I'm quite familiar with pandas dataframes but I'm very new to Dask so I'm still trying to wrap my head around parallelizing my code. I've obtained my desired results using pandas and pandarallel already so what I'm trying to figure out is if I can scale up the task or speed it up somehow using Dask.
Let's say my dataframe has datetimes as non-unique indices, a values column and an id column.
time value id
2021-01-01 00:00:00.210281 28.08 293707
2021-01-01 00:00:00.279228 28.07 293708
2021-01-01 00:00:00.697341 28.08 293709
2021-01-01 00:00:00.941704 28.08 293710
2021-01-01 00:00:00.945422 28.07 293711
... ... ...
2021-01-01 23:59:59.288914 29.84 512665
2021-01-01 23:59:59.288914 29.83 512666
2021-01-01 23:59:59.288914 29.82 512667
2021-01-01 23:59:59.525227 29.84 512668
2021-01-01 23:59:59.784754 29.84 512669
What I want to extract is the latest value for every second. e.g. if the price right before 2021-01-01 00:00:01
is the row with the index of 2021-01-01 00:00:00.945422
the latest value is 28.07
.
In my case, sometimes index values are not unique so as a tie breaker, I'd like to use the id
column. The value with the largest id
number will be considered the latest value. For the case of the three values tied at the time 2021-01-01 23:59:59.288914
, the value 29.82
would be chosen since the largest id
for that date would be 512667
. Also note that id
is not consistent throughout the dataset and I cannot only rely on it for ordering my data.
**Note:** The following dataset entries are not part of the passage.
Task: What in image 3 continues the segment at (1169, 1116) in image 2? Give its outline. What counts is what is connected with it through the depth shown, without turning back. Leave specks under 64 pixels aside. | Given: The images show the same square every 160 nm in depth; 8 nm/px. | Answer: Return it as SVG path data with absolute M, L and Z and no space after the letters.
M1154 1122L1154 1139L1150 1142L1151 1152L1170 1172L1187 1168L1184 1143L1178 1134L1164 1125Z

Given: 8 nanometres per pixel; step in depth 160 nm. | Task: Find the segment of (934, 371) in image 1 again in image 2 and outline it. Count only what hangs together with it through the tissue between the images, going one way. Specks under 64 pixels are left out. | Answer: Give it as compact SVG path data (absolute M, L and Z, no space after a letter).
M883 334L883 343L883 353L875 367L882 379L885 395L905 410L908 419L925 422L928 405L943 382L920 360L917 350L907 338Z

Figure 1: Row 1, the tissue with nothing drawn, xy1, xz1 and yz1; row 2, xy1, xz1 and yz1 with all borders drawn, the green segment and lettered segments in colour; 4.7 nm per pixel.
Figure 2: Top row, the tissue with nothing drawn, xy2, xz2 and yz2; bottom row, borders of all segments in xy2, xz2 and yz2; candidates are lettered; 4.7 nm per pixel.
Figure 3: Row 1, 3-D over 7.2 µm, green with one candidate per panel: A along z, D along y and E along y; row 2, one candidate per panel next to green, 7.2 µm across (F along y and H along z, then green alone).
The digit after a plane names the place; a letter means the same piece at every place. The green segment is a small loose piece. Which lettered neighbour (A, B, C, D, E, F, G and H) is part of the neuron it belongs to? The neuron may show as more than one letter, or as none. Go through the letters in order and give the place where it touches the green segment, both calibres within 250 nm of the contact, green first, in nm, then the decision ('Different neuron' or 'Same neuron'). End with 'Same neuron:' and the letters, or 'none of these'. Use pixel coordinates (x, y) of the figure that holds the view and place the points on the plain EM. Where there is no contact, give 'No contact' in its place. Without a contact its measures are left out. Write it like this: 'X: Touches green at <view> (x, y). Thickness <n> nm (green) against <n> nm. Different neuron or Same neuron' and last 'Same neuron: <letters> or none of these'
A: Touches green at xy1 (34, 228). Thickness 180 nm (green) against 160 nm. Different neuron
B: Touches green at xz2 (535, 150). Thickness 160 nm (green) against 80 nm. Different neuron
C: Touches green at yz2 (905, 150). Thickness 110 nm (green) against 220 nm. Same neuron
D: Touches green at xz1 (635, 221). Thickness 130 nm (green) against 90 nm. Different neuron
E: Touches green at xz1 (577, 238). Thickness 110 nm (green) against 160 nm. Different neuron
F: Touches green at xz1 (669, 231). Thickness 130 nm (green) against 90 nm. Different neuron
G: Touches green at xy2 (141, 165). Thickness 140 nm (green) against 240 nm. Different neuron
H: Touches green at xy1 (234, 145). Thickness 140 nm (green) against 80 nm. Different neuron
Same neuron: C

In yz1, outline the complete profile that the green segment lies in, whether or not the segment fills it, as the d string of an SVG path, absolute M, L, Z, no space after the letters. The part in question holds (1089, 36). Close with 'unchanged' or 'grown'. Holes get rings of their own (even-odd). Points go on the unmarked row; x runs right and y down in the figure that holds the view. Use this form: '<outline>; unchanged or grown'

In pandas I simply do this by obtaining the last index
last_index = df.loc[date_minus60: date_curr].index[-1]
last_values = df.loc[last_index]
and then if the value of last_values.index.is_unique
is false, I finally perform last_values.sort_values('id').iloc[-1]
.
I've been having a hard time translating this code to Dask encountering issues regarding my delayed function resulting to them to need computing before I can reindex my dataframe again.
I'd like to know if there are any best practices to dealing with this sort of problem.